Power station in southern Morogoro Region, Tanzania

Kihansi Hydroelectric Power Station, is a 180 MW hydroelectric power station located in Kilombero District of southeast Morogoro Region in southern Tanzania. The power station is one of the largest dams in the country. The Tanzanian electricity company, Tanesco operates the power station on behalf of the government of Tanzania.

==Location==
The power station is located across the Kilombero River at the southern end of the Kihansi Gorge before the convergence with the Ulanga River in Tanzania, approximately 643 km, by road, southwest of Dar Es Salaam, Tanzania's largest city. This is approximately 163 km, by road, south of Iringa, the nearest large town. The geographical coordinates of the power station are:08°34'30.0"S, 35°51'05.0"E (Latitude:-8.575000; Longitude:35.851389).

==Overview==
The Kihansi Dam is a concrete gravity dam owned by the Tanzania Electric Supply Company Limited. Its construction began in July 1995 and was opened by President Benjamin W. Mkapa on 10 July 2000. It cost $275 million to construct. Its installed capacity is 180 megawatts and it provided approximately 13 percent of the total electrical power in Tanzania, at the time it was commissioned.

==Technical details==
The concrete dam measures 25 m in height and 200 m in length. The resultant reservoir can store a total of 1000000 m3 of water, creating a lake with a surface area of 26 ha, when full.

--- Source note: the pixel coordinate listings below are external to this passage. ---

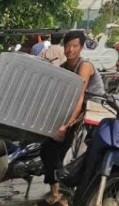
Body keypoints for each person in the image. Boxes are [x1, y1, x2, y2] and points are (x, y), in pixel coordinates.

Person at [40, 30, 103, 206]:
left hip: (92, 113)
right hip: (75, 112)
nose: (70, 49)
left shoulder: (85, 66)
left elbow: (78, 97)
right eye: (67, 46)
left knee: (69, 152)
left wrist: (66, 125)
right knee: (47, 148)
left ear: (81, 47)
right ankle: (56, 191)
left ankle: (66, 196)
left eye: (74, 46)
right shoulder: (64, 67)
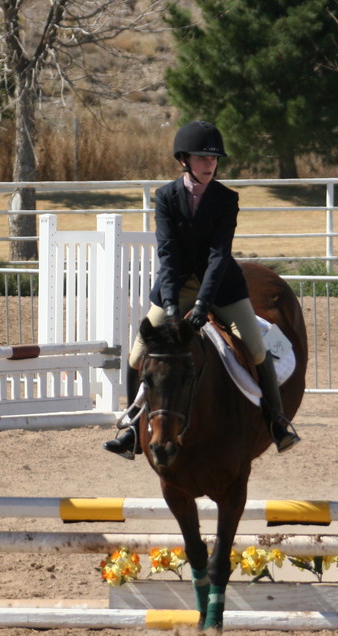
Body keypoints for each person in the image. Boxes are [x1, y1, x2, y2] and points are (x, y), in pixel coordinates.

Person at [103, 120, 300, 459]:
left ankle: (276, 422)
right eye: (202, 159)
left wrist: (203, 304)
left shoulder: (226, 199)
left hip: (221, 286)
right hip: (175, 285)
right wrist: (169, 307)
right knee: (137, 355)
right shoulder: (166, 197)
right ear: (184, 161)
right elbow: (167, 252)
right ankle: (133, 429)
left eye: (213, 160)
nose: (210, 165)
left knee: (255, 349)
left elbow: (218, 254)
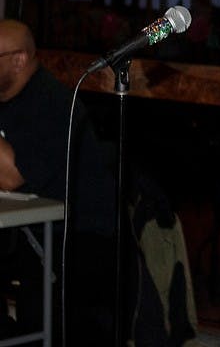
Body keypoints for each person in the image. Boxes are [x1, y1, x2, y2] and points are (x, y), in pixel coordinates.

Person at [0, 19, 115, 340]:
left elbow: (11, 177)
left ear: (19, 59)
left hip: (74, 243)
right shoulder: (9, 101)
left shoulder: (53, 103)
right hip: (25, 234)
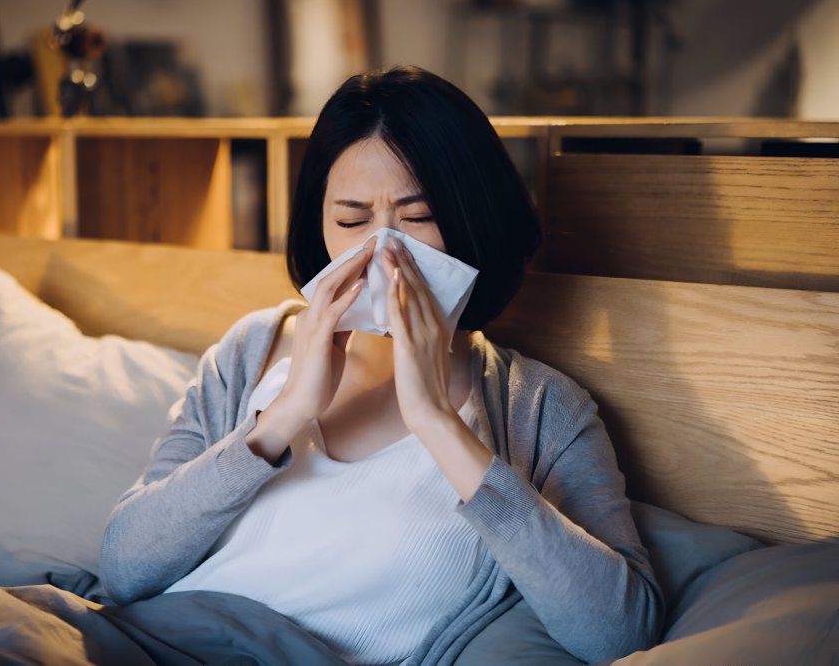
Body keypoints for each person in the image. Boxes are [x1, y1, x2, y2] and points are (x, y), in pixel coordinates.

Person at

The river drops approximately 900 m in the Kihansi Gorge over a distance of about 3 km. The turbines use that gradient to generate power in an underground power station, and return the water to the river about 6 km downstream.

==Environmental impact==
The Kihansi Dam destroyed an 800 m waterfall, affected over 20,000 villagers, and was directly responsible for the extinction in the wild of the Kihansi spray toad. The dam reduced the amount of silt and water coming down from the waterfall into the gorge by 90 percent. This led to the spray toad's microhabitat being compromised, as it reduced the amount of water spray, which the toads were directly reliant on for oxygen. This also meant that the toad may have been more susceptible to a chytrid fungus, which was believed to have been transported to the area by conservationists' boots. This chytridiomycosis, which in 2003 was confirmed to be in dead animals of the species, was possibly responsible for the sudden population crash after the world's largest sprinkler system was installed in that area in August 2003. This system was installed to try and conserve the toad species from becoming extinct in the wild, but did not succeed.